Update: Ed Morrissey calls this blogger payola and fears that it could be turned into an excuse for government regulation:

In the radio and television industry, this would be called payola, and it occasionally erupts into scandal.  Broadcast services are regulated by the government, and payola can lead to loss of broadcast licenses — which is why radio and television stations fire anyone even suspected of it.  In the film industry, though, no one thinks twice about “product placement” any more, even though it’s essentially the same thing, giving certain products sympathetic placement for buckets of cash.

Fortunately, blogs aren’t regulated by the government, at least not yet, but it’s stories like this that will give rise to demands for government to take action.  The Federal Election Commission has repeatedly hinted at imposing onerous requirements on bloggers that will create legal burdens too expensive for most to meet.  The hook will be undisclosed relationships with campaigns that turn blogs in effect into coordinated third-party efforts, and that could result in hefty fines for both the campaigns and the bloggers.  But the larger impact will be to discourage political blogging at all, as the cost of defending oneself from the inevitable complaints will be so high (even for the majority who are innocent of any such connections) that people just won’t bother to enter the market at all.

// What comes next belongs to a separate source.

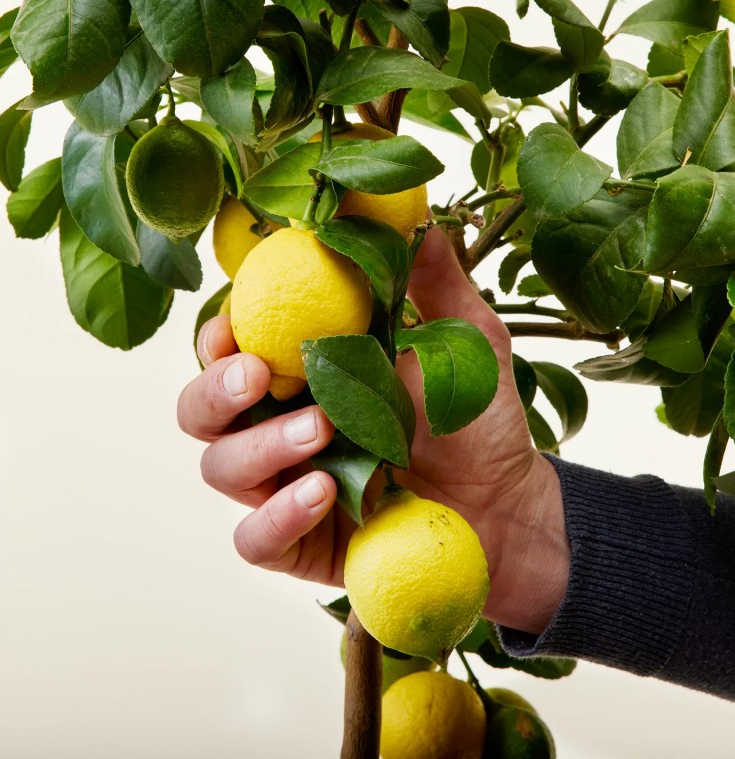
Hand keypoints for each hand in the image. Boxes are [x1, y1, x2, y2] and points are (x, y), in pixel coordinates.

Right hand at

Even beyond that, though, it’s simply dishonest.  Plenty of bloggers get involved in election campaigns, and they make those connections clear by disclosing them o their blogs.  Deliberately failing to do that — and to market one’s blog as a paid outlet for politicians — puts people into Armstrong Williams territory.  It saps credibility and damages the ability of the blogosphere to effect political change in the long run.

Disclosure is not only honest, then, it’s self-regulation. Which is far better than getting any outside party involved.

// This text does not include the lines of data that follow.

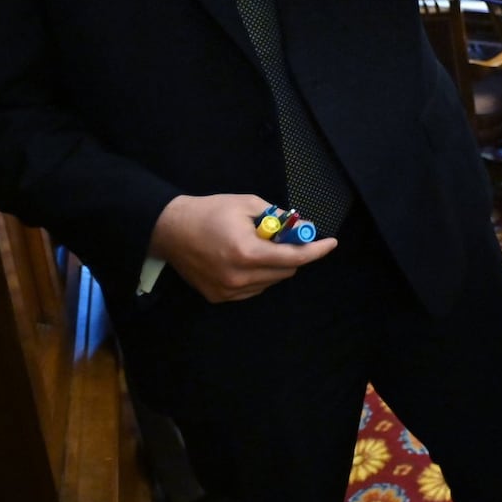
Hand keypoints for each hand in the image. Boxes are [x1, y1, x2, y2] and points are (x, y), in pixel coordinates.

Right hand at [148, 193, 337, 302]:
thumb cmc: (210, 211)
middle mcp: (239, 278)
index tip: (331, 243)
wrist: (170, 230)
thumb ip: (277, 217)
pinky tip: (246, 259)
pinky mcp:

FILED UNDER: Blogosphere, US Politics, , , , , ,
Doug Mataconis
About Doug Mataconis
Doug Mataconis held a B.A. in Political Science from Rutgers University and J.D. from George Mason University School of Law. He joined the staff of OTB in May 2010 and contributed a staggering 16,483 posts before his retirement in January 2020. He passed far too young in July 2021.

Comments

  1. rodney dill says:

    I’d be surprised if some commenters aren’t already paid or planted to monitor more popular sites and spread FUDs when any dialog isn’t portraying their candidate in the ‘proper’ light.

    There certainly seem to be some amateur ones at OTB.

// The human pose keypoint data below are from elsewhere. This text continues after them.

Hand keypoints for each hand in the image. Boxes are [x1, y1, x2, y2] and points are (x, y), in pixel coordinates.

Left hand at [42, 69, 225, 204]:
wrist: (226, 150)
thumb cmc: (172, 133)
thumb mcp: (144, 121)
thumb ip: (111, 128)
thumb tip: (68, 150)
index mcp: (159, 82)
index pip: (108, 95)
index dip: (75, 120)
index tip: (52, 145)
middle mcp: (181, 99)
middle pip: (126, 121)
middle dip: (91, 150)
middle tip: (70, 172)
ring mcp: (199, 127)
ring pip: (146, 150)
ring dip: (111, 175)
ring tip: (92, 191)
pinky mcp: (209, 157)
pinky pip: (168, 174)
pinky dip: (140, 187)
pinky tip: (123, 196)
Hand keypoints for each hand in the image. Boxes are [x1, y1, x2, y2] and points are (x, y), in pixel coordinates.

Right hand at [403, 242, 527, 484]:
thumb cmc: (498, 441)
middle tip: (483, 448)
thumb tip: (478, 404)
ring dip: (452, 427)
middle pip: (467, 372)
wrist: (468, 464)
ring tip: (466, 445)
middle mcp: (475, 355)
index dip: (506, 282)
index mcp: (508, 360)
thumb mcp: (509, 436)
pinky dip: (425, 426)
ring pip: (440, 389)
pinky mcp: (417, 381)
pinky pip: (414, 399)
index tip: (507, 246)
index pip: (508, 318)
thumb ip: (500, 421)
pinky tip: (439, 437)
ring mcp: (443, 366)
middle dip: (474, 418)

  2. Paid or not, I think that people visiting various blogs (or news websites that allow users to comment on stories) to “plant” memes favorable to one candidate or another has been around for awhile.

    That practice isn’t really all that different from the practice of planting letters to the editors in newspapers, which I can attest to being an actual campaign practice based on my own experiences in New Jersey 20 years ago.

  3. Herb says:

    Disclosure doesn’t work on the shameless.

  4. Jymn says:

    Reminds me of the Politico to Drudge to Fox News operation. This kind of stuff happens all the time. Just look at Memeorandum. Someone from the GOP issues a statement, a prominent right-leaning blogger posts, then dozens of righty blogs post virtually verbatim the subject and text like a free broadcast for the Republicans. You can’t tell me there isn’t some kind of payola going on in those instances. You’d have to be naive to think it is just coincidence.

  5. Some commenters and emailers are being paid, and I know that the party is paying to run a couple blogs, but they all have less of an impact than me, and I don’t make a buck on anything I do!

  6. Alan Kellogg says:

    If you want to pay me for something I said, all you need to do is send me a donation. Writing what you pay me to write? Grow a cold sore and suck a lemon

  7. Brummagem Joe says:

    It’s been obvious for years that Republican bloggers are receiving their talking points directy from the Republican party. I’ve always assumed some of them were on the payroll but 50% of them! Another stone over turned.